Evidenced by this study conducted by a researcher at the CNRS climate and environmental sciences laboratory, Jonathan Barichivich, who has just given a precise age to the tree which is, it seems, the oldest in the world. : 5484 years. Five and a half millennia of roots for this Patagonian cypress found in southern Chile, in the Alerce Costero National Park. A colossus of the same family as the redwoods that the locals have long nicknamed: “Gran Abuelo” (“the great-grandfather“).

The whole challenge was to give him an age while he is still alive. To do this, it is usually a matter of counting the rings of the trunk, each attesting to a year of growth.

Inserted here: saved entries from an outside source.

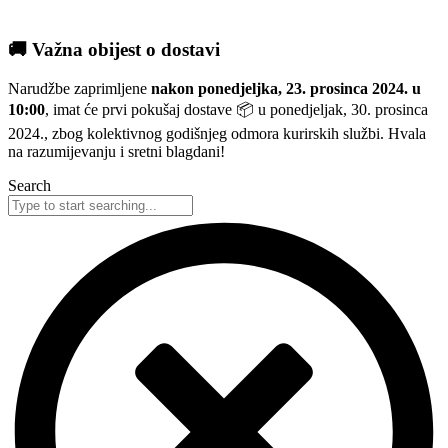
🚚 Važna obijest o dostavi
Narudžbe zaprimljene
nakon ponedjeljka, 23. prosinca 2024. u
10:00
, imat će prvi pokušaj dostave 📦 u ponedjeljak, 30. prosinca
2024., zbog kolektivnog godišnjeg odmora kurirskih službi. Hvala
na razumijevanju i sretni blagdani!
Search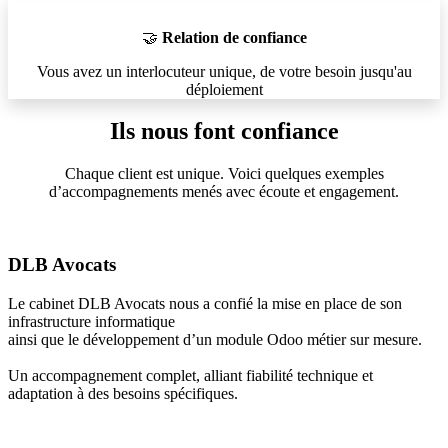
🤝
Relation de confiance
Vous avez un interlocuteur unique, de votre besoin jusqu'au
déploiement
Ils nous font confiance
Chaque client est unique. Voici quelques exemples
d’accompagnements menés avec écoute et engagement.
DLB Avocats
Le cabinet DLB Avocats nous a confié la mise en place de son
infrastructure informatique
ainsi que le développement d’un module Odoo métier sur mesure.
Un accompagnement complet, alliant fiabilité technique et
adaptation à des besoins spécifiques.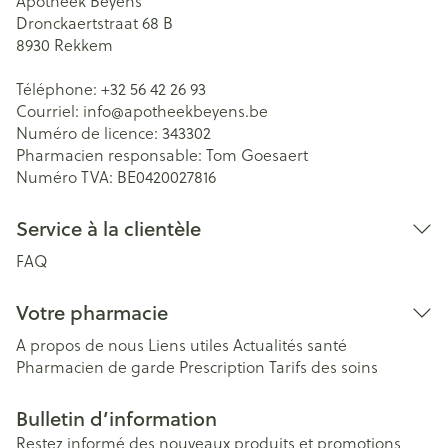
Apotheek Beyens
Dronckaertstraat 68 B
8930
Rekkem
Téléphone:
+32 56 42 26 93
Courriel:
info@
apotheekbeyens.be
Numéro de licence:
343302
Pharmacien responsable:
Tom Goesaert
Numéro TVA:
BE0420027816
Service à la clientèle
FAQ
Votre pharmacie
A propos de nous
Liens utiles
Actualités santé
Pharmacien de garde
Prescription
Tarifs des soins
Bulletin d’information
Restez informé des nouveaux produits et promotions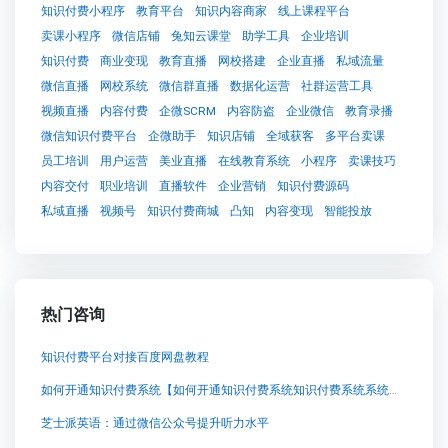
知识付费小程序
教育平台
知识内容商家
线上课程平台
卖课小程序
微信店铺
兔知云课堂
助学工具
企业培训
知识付费
商业变现
教育直播
网校搭建
企业直播
私域流量
微信直播
网校系统
微信群直播
数据化运营
社群运营工具
视频直播
内容付费
企微SCRM
内容防盗
企业微信
教育录播
微信知识付费平台
企微助手
知识店铺
全域获客
多平台卖课
员工培训
用户运营
美业直播
在线教育系统
小程序
卖课技巧
内容交付
职业培训
直播软件
企业营销
知识付费源码
私域直播
视频号
知识付费商城
凸知
内容变现
智能投放
热门咨询
知识付费平台对接百度网盘教程
如何开通知识付费系统【如何开通知识付费系统知识付费系统系统怎么制作，知识付费系统搭建使用教程】
芝士派英语：通过微信公众号提升听力水平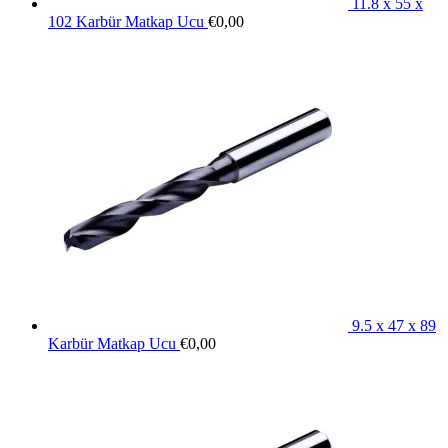
11.8 x 55 x
102 Karbür Matkap Ucu
€
0,00
9.5 x 47 x 89
Karbür Matkap Ucu
€
0,00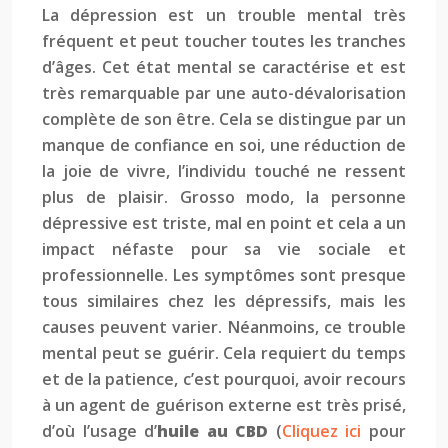
La dépression est un trouble mental très
fréquent et peut toucher toutes les tranches
d’âges. Cet état mental se caractérise et est
très remarquable par une auto-dévalorisation
complète de son être. Cela se distingue par un
manque de confiance en soi, une réduction de
la joie de vivre, l’individu touché ne ressent
plus de plaisir. Grosso modo, la personne
dépressive est triste, mal en point et cela a un
impact néfaste pour sa vie sociale et
professionnelle. Les symptômes sont presque
tous similaires chez les dépressifs, mais les
causes peuvent varier. Néanmoins, ce trouble
mental peut se guérir. Cela requiert du temps
et de la patience, c’est pourquoi, avoir recours
à un agent de guérison externe est très prisé,
d’où l’usage d’
huile au CBD
(
Cliquez ici
pour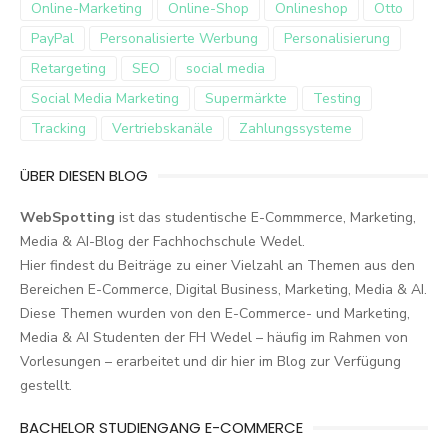
Online-Marketing
Online-Shop
Onlineshop
Otto
PayPal
Personalisierte Werbung
Personalisierung
Retargeting
SEO
social media
Social Media Marketing
Supermärkte
Testing
Tracking
Vertriebskanäle
Zahlungssysteme
ÜBER DIESEN BLOG
WebSpotting
ist das studentische E-Commmerce, Marketing,
Media & AI-Blog der Fachhochschule Wedel.
Hier findest du Beiträge zu einer Vielzahl an Themen aus den
Bereichen E-Commerce, Digital Business, Marketing, Media & AI.
Diese Themen wurden von den E-Commerce- und Marketing,
Media & AI Studenten der FH Wedel – häufig im Rahmen von
Vorlesungen – erarbeitet und dir hier im Blog zur Verfügung
gestellt.
BACHELOR STUDIENGANG E-COMMERCE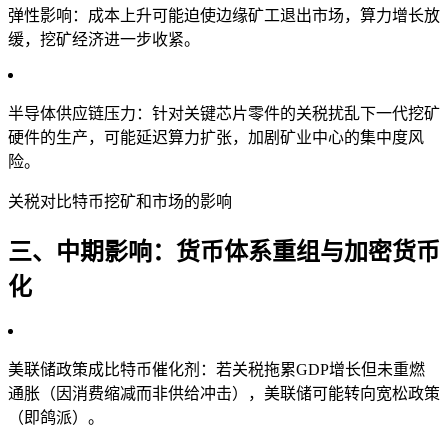
弹性影响：成本上升可能迫使边缘矿工退出市场，算力增长放
缓，挖矿经济进一步收紧。
半导体供应链压力：针对关键芯片零件的关税扰乱下一代挖矿
硬件的生产，可能延迟算力扩张，加剧矿业中心的集中度风
险。
关税对比特币挖矿和市场的影响
三、中期影响：货币体系重组与加密货币
化
美联储政策成比特币催化剂：若关税拖累GDP增长但未重燃
通胀（因消费缩减而非供给冲击），美联储可能转向宽松政策
（即鸽派）。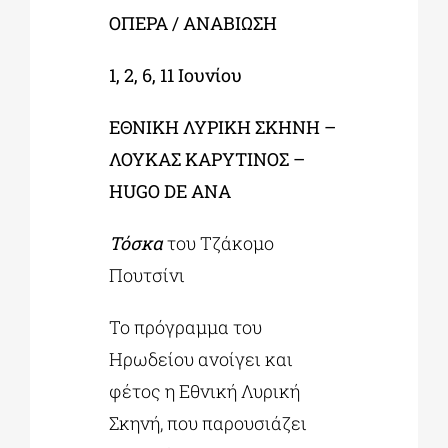
O
ΠΕΡΑ / ΑΝΑΒ
I
ΩΣΗ
1, 2, 6, 11 Ιουνίου
ΕΘΝΙΚΗ ΛΥΡΙΚΗ ΣΚΗΝΗ –
ΛΟΥΚΑΣ ΚΑΡΥΤΙΝΟΣ –
HUGO
DE
ANA
Τόσκα
του Τζάκομο
Πουτσίνι
Το πρόγραμμα του
Ηρωδείου ανοίγει και
φέτος η Εθνική Λυρική
Σκηνή, που παρουσιάζει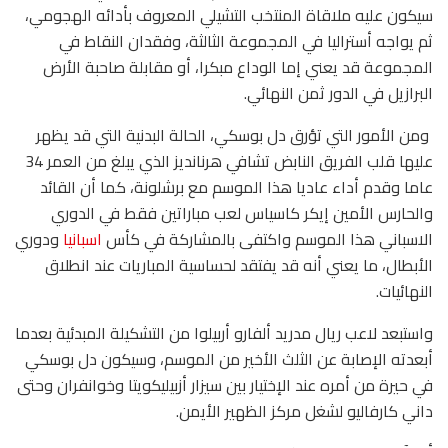
سيكون عليه ملاقاة المنتخب التشيلي المعروف بأدائه الهجومي،
ثم يواجه أستراليا في المجموعة الثالثة، وفقدان النقاط في
المجموعة قد يعني إما الوداع مبكرا، أو مقابلة صاحبة الأرض
البرازيل في الدور ثمن النهائي.
ومن الأمور التي تؤرق دل بوسكي، الحالة البدنية التي قد يظهر
عليها قلب الفريق النابض تشافي هرنانديز الذي يبلغ من العمر 34
عاما وقدم أداء عاديا هذا الموسم مع برشلونة، كما أن القائد
والحارس الأمين إيكر كاسياس لعب مباراتين فقط في الدوري
الاسباني هذا الموسم واكتفى بالمشاركة في كأس
اسبانيا
ودوري
الأبطال، ما يعني أنه قد يفتقد لحساسية المباريات عند انطلاق
النهائيات.
واستبعد لاعب ريال مدريد ألفارو أربيلوا من التشكيلة المبدئية بعدما
أبعدته الإصابة عن الثلث الأخير من الموسم، وسيكون دل بوسكي
في حيرة من أمره عند الإختيار بين سيزار أزبيليكويتا وخوانفران وحتى
داني كارفاليو لشغل مركز الظهير الأيمن.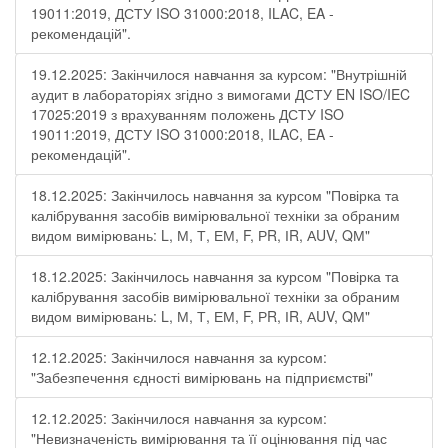
19011:2019, ДСТУ ISO 31000:2018, ILAC, EA -
рекомендацій".
19.12.2025: Закінчилося навчання за курсом: "Внутрішній
аудит в лабораторіях згідно з вимогами ДСТУ EN ISO/IEC
17025:2019 з врахуванням положень ДСТУ ISO
19011:2019, ДСТУ ISO 31000:2018, ILAC, EA -
рекомендацій".
18.12.2025: Закінчилось навчання за курсом "Повірка та
калібрування засобів вимірювальної техніки за обраним
видом вимірювань: L, М, Т, ЕМ, F, РR, ІR, АUV, QМ"
18.12.2025: Закінчилось навчання за курсом "Повірка та
калібрування засобів вимірювальної техніки за обраним
видом вимірювань: L, М, Т, ЕМ, F, РR, ІR, АUV, QМ"
12.12.2025: Закінчилося навчання за курсом:
"Забезпечення єдності вимірювань на підприємстві"
12.12.2025: Закінчилося навчання за курсом:
"Невизначеність вимірювання та її оцінювання під час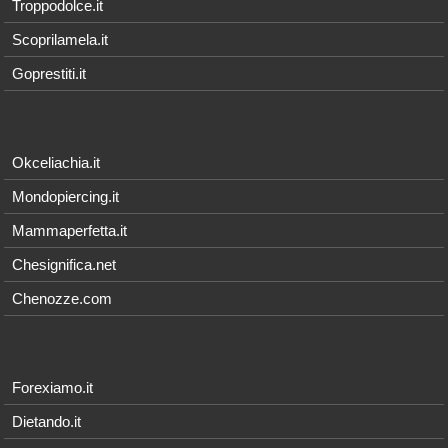
Troppodolce.it
Scoprilamela.it
Goprestiti.it
Okceliachia.it
Mondopiercing.it
Mammaperfetta.it
Chesignifica.net
Chenozze.com
Forexiamo.it
Dietando.it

Jonathan Barichivich therefore took several samples from one meter deep in the trunk. Knowing that it is four meters in diameter, he did not reach the heart but he analyzed these samples and used several computer models taking into account the size of the tree or its growth rate, until obtaining this value of 5,484 years. A value not yet published in a scientific journal to be taken with caution, estimates may vary by tens or even hundreds of years. But what is certain, explains the researcher to Euronews, is that this tree is more than 5,000 years old, which makes it beat the current record holder, a 4,800-year-old Californian pine, or 600 less.

A dizzying longevity on our human scale. 5,500 years ago, it was the beginnings of animal husbandry and agriculture, the first writing system and the wheel were just being invented in Mesopotamia, there were still cedars in Lebanon, primary forests in Europe and no chainsaw in Brazil. What to realize in hollow that this tree, so enduring it is, is fragile, and that it must be preserved.

Protect it, for example, from hundreds of annual visitors who, according to the researcher, not only trample its roots but sometimes take away pieces of its bark as a souvenir. Hence the hope of getting it classified, accessible but protected. In short, respected and esteemed like any good old man he is.